▶ **WHAT YOU SHOULD DO**:
Check every line of the entries for "BIRECTIFIER", and copy the lines that hold it.

───── PROVIDED MATERIAL ─────

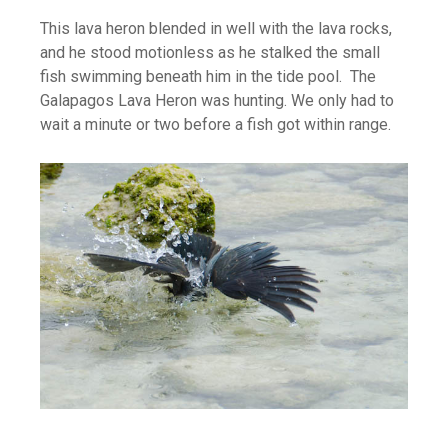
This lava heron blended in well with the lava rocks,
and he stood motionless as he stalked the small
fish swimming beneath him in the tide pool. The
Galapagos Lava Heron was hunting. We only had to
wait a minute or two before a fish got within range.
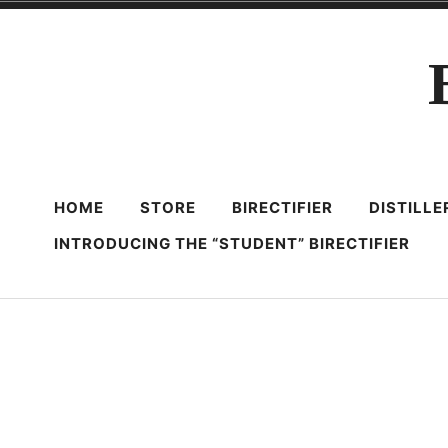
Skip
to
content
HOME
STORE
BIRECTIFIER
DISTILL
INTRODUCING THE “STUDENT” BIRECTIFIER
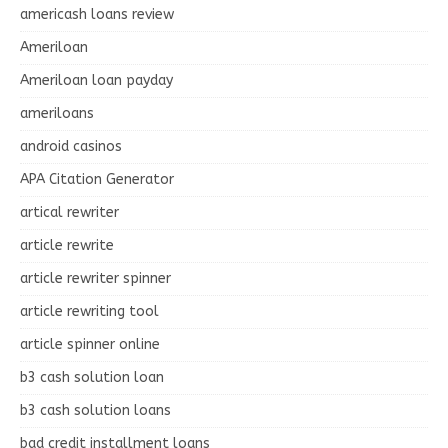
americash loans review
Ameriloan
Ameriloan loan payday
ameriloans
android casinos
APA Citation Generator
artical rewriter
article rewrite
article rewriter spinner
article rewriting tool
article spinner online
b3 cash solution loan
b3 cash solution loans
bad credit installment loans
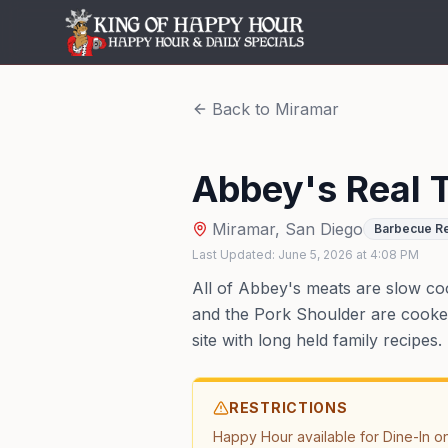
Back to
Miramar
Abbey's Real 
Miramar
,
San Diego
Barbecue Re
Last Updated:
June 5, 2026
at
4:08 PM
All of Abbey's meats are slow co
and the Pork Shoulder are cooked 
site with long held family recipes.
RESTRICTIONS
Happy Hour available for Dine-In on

─────
───── PROVIDED MATERIAL ─────

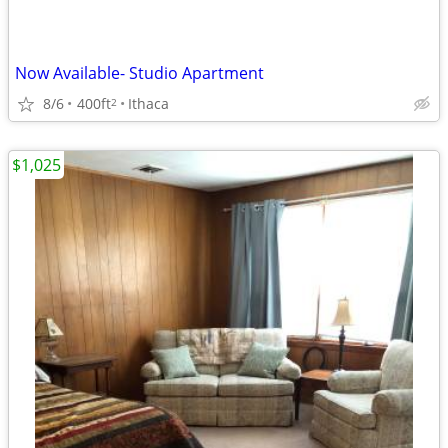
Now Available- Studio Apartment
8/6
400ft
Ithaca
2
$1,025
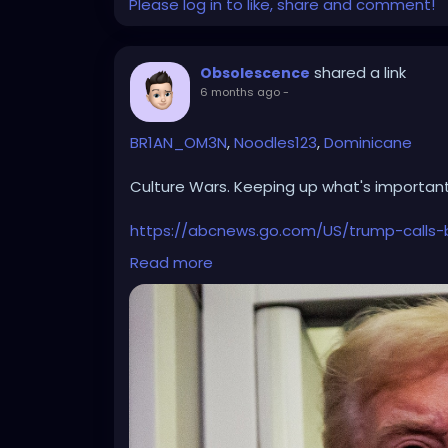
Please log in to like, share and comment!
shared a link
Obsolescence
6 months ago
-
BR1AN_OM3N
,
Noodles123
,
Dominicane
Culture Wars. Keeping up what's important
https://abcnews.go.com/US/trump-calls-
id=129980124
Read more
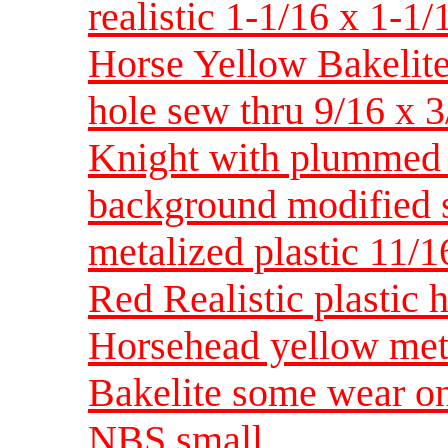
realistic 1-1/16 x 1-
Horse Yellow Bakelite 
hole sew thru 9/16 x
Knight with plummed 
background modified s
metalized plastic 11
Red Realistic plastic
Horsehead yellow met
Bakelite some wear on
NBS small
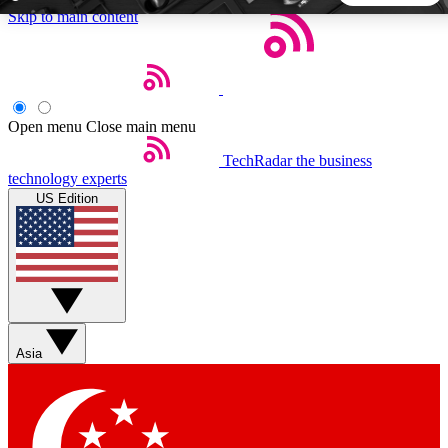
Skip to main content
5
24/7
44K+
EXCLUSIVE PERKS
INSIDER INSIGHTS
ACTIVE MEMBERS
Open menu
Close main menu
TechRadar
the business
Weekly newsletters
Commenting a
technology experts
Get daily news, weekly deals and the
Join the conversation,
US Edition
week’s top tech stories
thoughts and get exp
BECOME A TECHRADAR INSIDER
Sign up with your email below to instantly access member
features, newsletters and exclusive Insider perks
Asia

─────
───── PROVIDED MATERIAL ─────

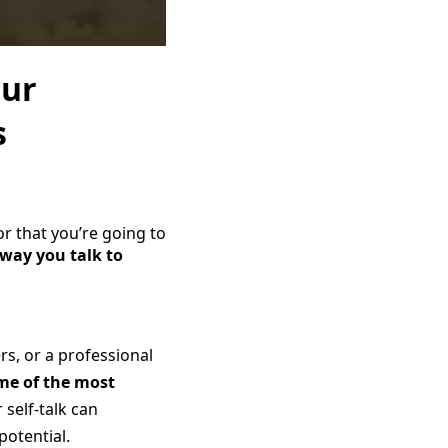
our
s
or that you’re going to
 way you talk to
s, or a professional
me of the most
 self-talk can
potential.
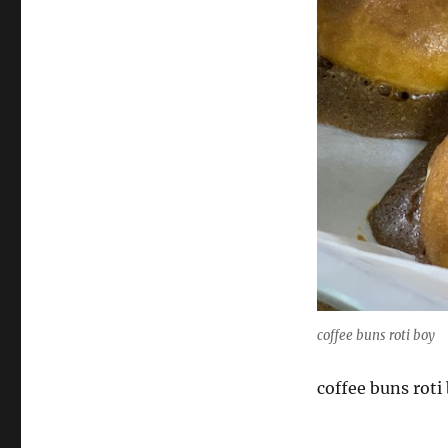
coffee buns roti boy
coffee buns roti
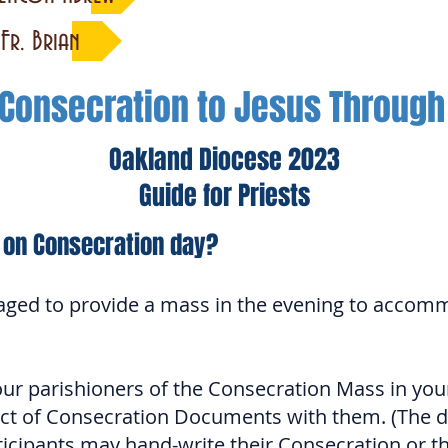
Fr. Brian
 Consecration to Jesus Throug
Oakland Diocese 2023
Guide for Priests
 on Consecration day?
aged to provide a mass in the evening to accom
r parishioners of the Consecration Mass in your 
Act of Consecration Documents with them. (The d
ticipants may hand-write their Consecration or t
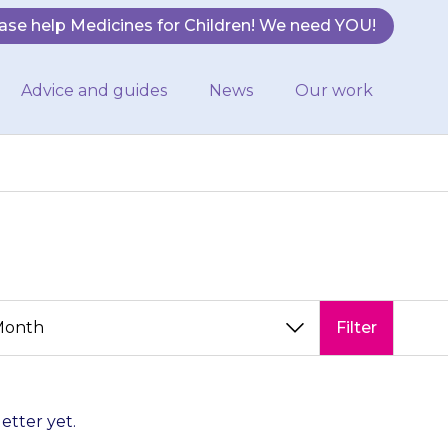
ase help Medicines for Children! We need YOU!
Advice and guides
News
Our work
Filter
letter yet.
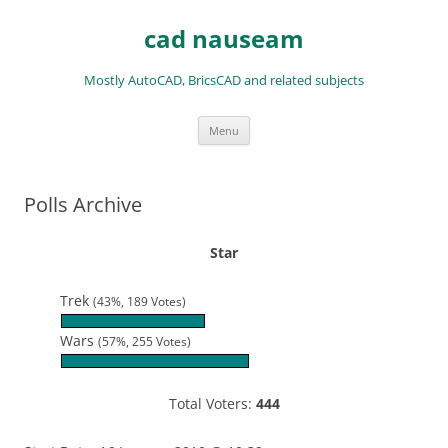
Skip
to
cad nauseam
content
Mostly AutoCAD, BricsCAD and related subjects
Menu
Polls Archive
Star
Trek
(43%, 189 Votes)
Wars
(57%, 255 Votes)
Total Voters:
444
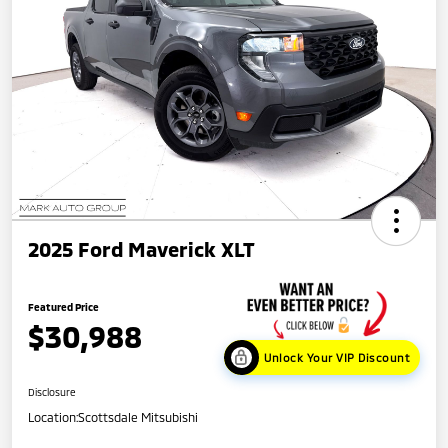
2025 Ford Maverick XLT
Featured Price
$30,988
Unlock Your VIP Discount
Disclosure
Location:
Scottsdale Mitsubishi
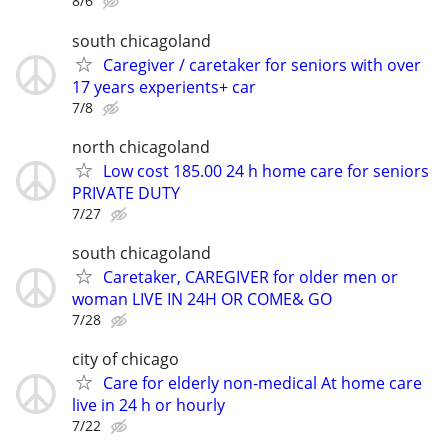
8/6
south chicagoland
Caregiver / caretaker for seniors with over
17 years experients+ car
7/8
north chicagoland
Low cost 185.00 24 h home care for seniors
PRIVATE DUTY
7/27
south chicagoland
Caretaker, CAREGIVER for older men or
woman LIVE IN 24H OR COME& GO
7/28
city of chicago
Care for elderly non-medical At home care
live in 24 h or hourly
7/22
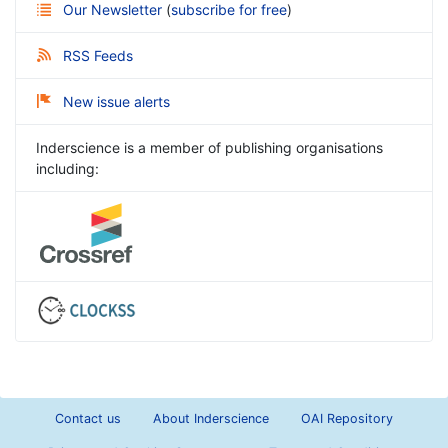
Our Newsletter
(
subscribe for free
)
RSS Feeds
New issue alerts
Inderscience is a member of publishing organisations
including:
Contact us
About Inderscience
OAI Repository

─────

▶ **SOLUTION FOR THIS TASK**:
BIRECTIFIER
INTRODUCING THE “STUDENT” BIRECTIFIER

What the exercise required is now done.